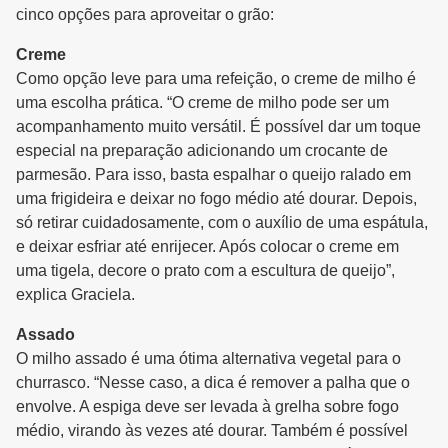
cinco opções para aproveitar o grão:
Creme
Como opção leve para uma refeição, o creme de milho é
uma escolha prática. “O creme de milho pode ser um
acompanhamento muito versátil. É possível dar um toque
especial na preparação adicionando um crocante de
parmesão. Para isso, basta espalhar o queijo ralado em
uma frigideira e deixar no fogo médio até dourar. Depois,
só retirar cuidadosamente, com o auxílio de uma espátula,
e deixar esfriar até enrijecer. Após colocar o creme em
uma tigela, decore o prato com a escultura de queijo”,
explica Graciela.
Assado
O milho assado é uma ótima alternativa vegetal para o
churrasco. “Nesse caso, a dica é remover a palha que o
envolve. A espiga deve ser levada à grelha sobre fogo
médio, virando às vezes até dourar. Também é possível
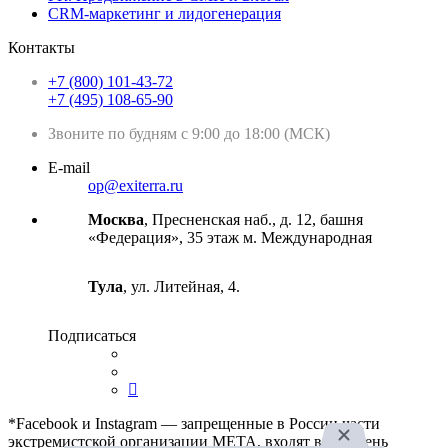
CRM-маркетинг и лидогенерация
Контакты
+7 (800) 101-43-72
+7 (495) 108-65-90
Звоните по будням с 9:00 до 18:00 (МСК)
E-mail
op@exiterra.ru
Москва
, Пресненская наб., д. 12, башня
«Федерация», 35 этаж м. Международная
Тула
, ул. Литейная, 4.
Подписаться
*Facebook и Instagram — запрещенные в России части
экстремистской организации META, входят в перечень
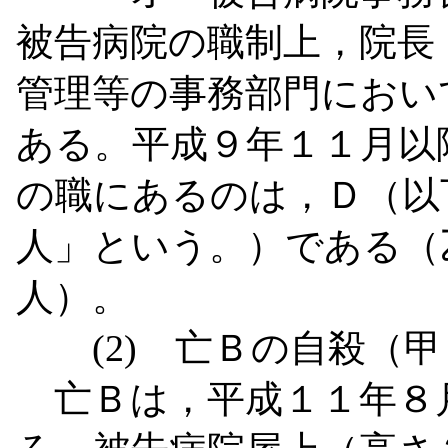
被告病院の職制上，院長
管理等の事務部門におい
ある。平成９年１１月以
の職にあるのは，Ｄ（以
人」という。）である（
人）。
(2)
亡Ｂの自殺（甲
亡Ｂは，平成１１年８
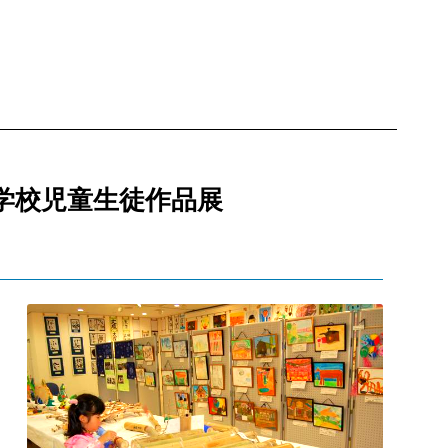
学校児童生徒作品展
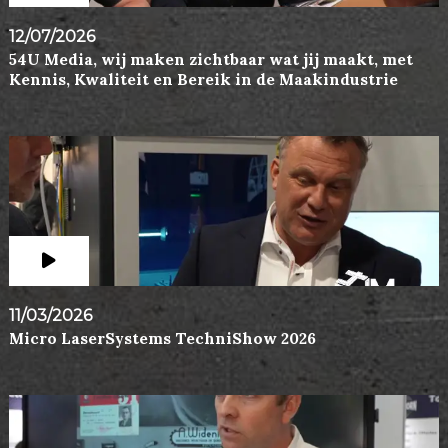
12/07/2026
54U Media, wij maken zichtbaar wat jij maakt, met
Kennis, Kwaliteit en Bereik in de Maakindustrie
11/03/2026
Micro LaserSystems TechniShow 2026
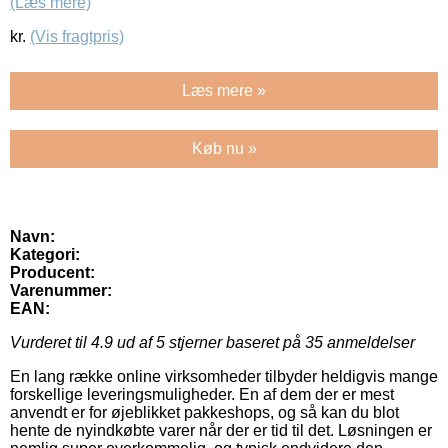
(Læs mere)
kr.
(Vis fragtpris)
Læs mere »
Køb nu »
Navn:
Kategori:
Producent:
Varenummer:
EAN:
Vurderet til
4.9
ud af 5 stjerner baseret på
35
anmeldelser
En lang række online virksomheder tilbyder heldigvis mange
forskellige leveringsmuligheder. En af dem der er mest
anvendt er for øjeblikket pakkeshops, og så kan du blot
hente de nyindkøbte varer når der er tid til det. Løsningen er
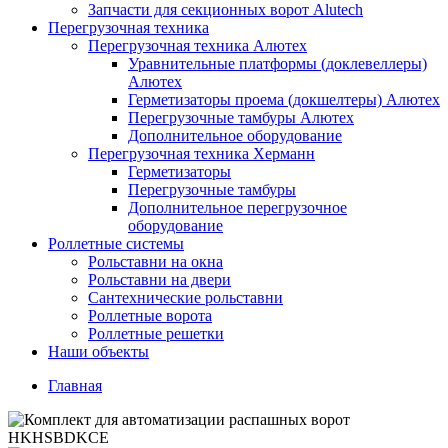
Запчасти для секционных ворот Alutech
Перегрузочная техника
Перегрузочная техника Алютех
Уравнительные платформы (доклевеллеры)
Алютех
Герметизаторы проема (докшелтеры) Алютех
Перегрузочные тамбуры Алютех
Дополнительное оборудование
Перегрузочная техника Херманн
Герметизаторы
Перегрузочные тамбуры
Дополнительное перегрузочное
оборудование
Роллетные системы
Рольставни на окна
Рольставни на двери
Сантехнические рольставни
Роллетные ворота
Роллетные решетки
Наши объекты
Главная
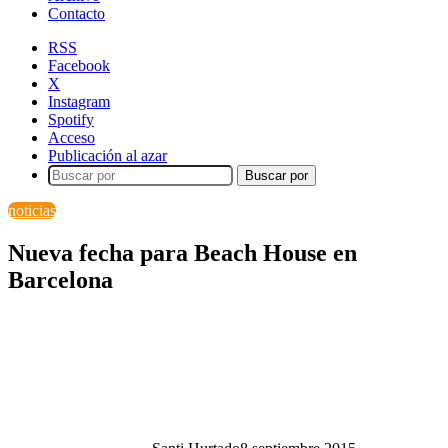
Contacto
RSS
Facebook
X
Instagram
Spotify
Acceso
Publicación al azar
Buscar por
noticias
Nueva fecha para Beach House en
Barcelona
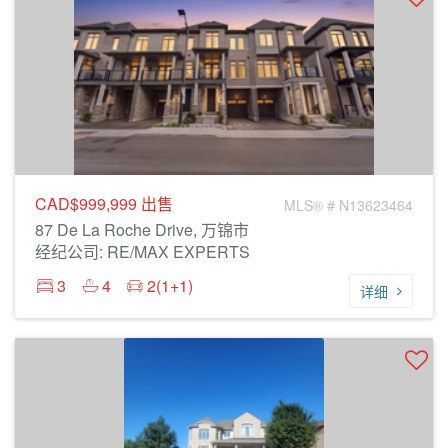
CAD$999,999
出售
MLS® # N13623464
87 De La Roche Drive, 万锦市
经纪公司: RE/MAX EXPERTS
3
4
2(1+1)
详细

▸ Opis zadania:
Przepisz bez zmian wiersze materiału, zaczynając od wiersza zawierającego „CAD$999,999” i kończąc na ostatnim wierszu materiału.

▸ Wynik:
CAD$999,999
出售
MLS® # N13623464
87 De La Roche Drive, 万锦市
经纪公司: RE/MAX EXPERTS
3
4
2(1+1)
详细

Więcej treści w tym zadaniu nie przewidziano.